WORK ORDER —
Retype each entry exactly as written, and keep the pictures out of the copy.

===== DATASET ENTRIES =====

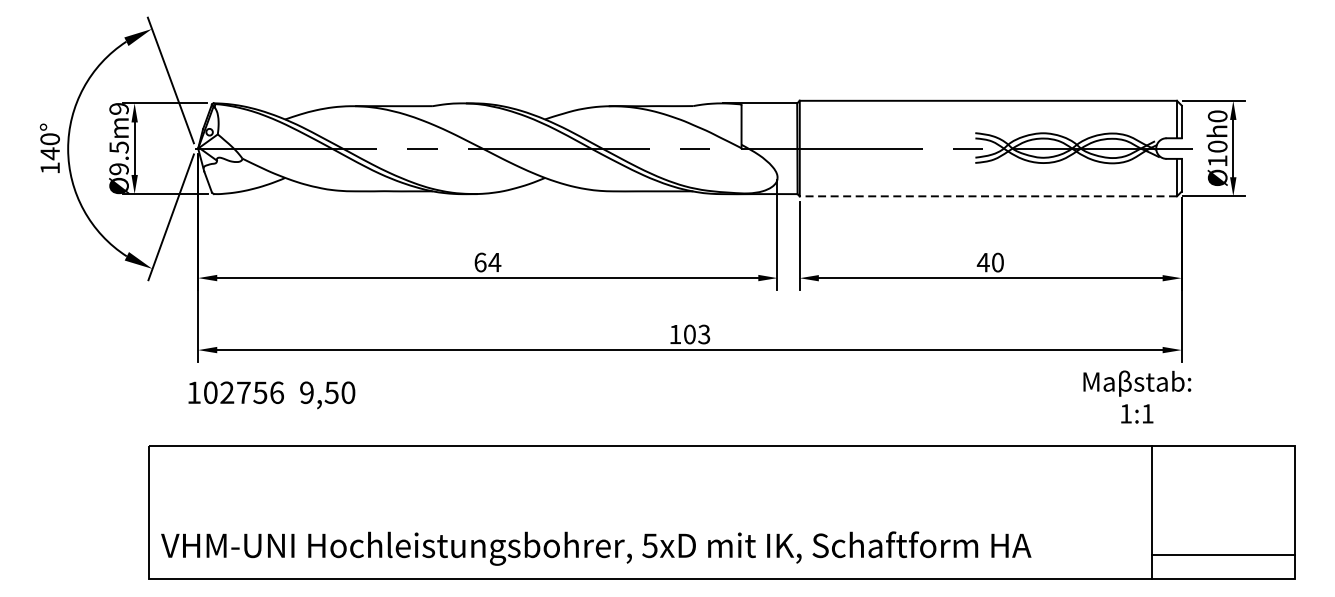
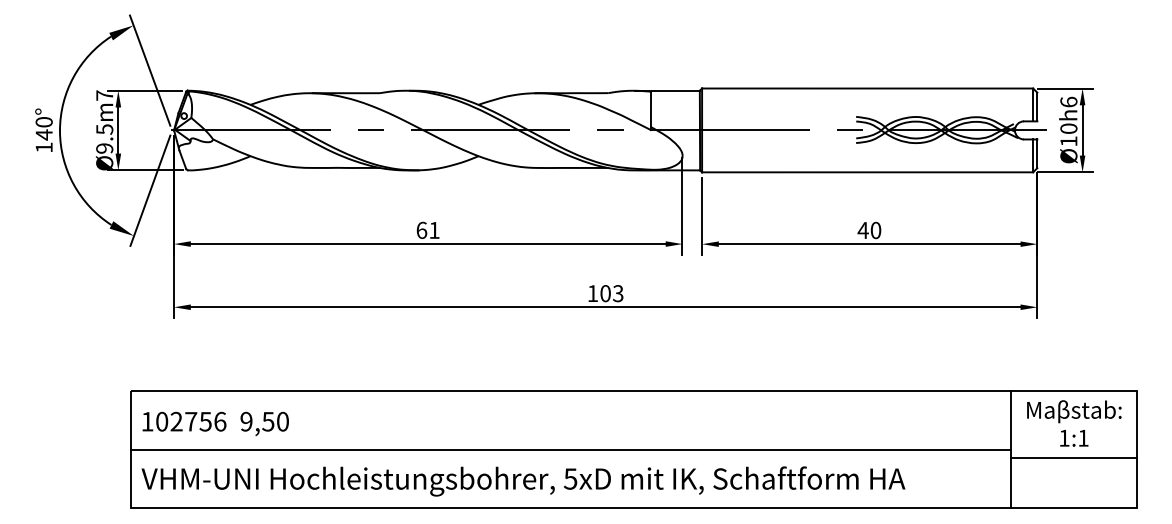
text: (118, 108) -> (104, 95), Ø9.5m9 -> Ø9.5m7
text: (1217, 115) -> (1068, 101), Ø10h0 -> Ø10h6
line: (988, 196) -> (867, 172), dashed -> solid
text: (494, 262) -> (434, 230), 64 -> 61
text: (271, 394) -> (215, 423), moved
text: (1137, 397) -> (1074, 423), moved
line: (650, 512) -> (571, 449), added
line: (1222, 555) -> (1073, 458), moved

=====

REPLY TO THE EXERCISE —
text: (118, 108) -> (104, 95), Ø9.5m9 -> Ø9.5m7
text: (1217, 115) -> (1068, 101), Ø10h0 -> Ø10h6
line: (988, 196) -> (867, 172), dashed -> solid
text: (494, 262) -> (434, 230), 64 -> 61
text: (271, 394) -> (215, 423), moved
text: (1137, 397) -> (1074, 423), moved
line: (650, 512) -> (571, 449), added
line: (1222, 555) -> (1073, 458), moved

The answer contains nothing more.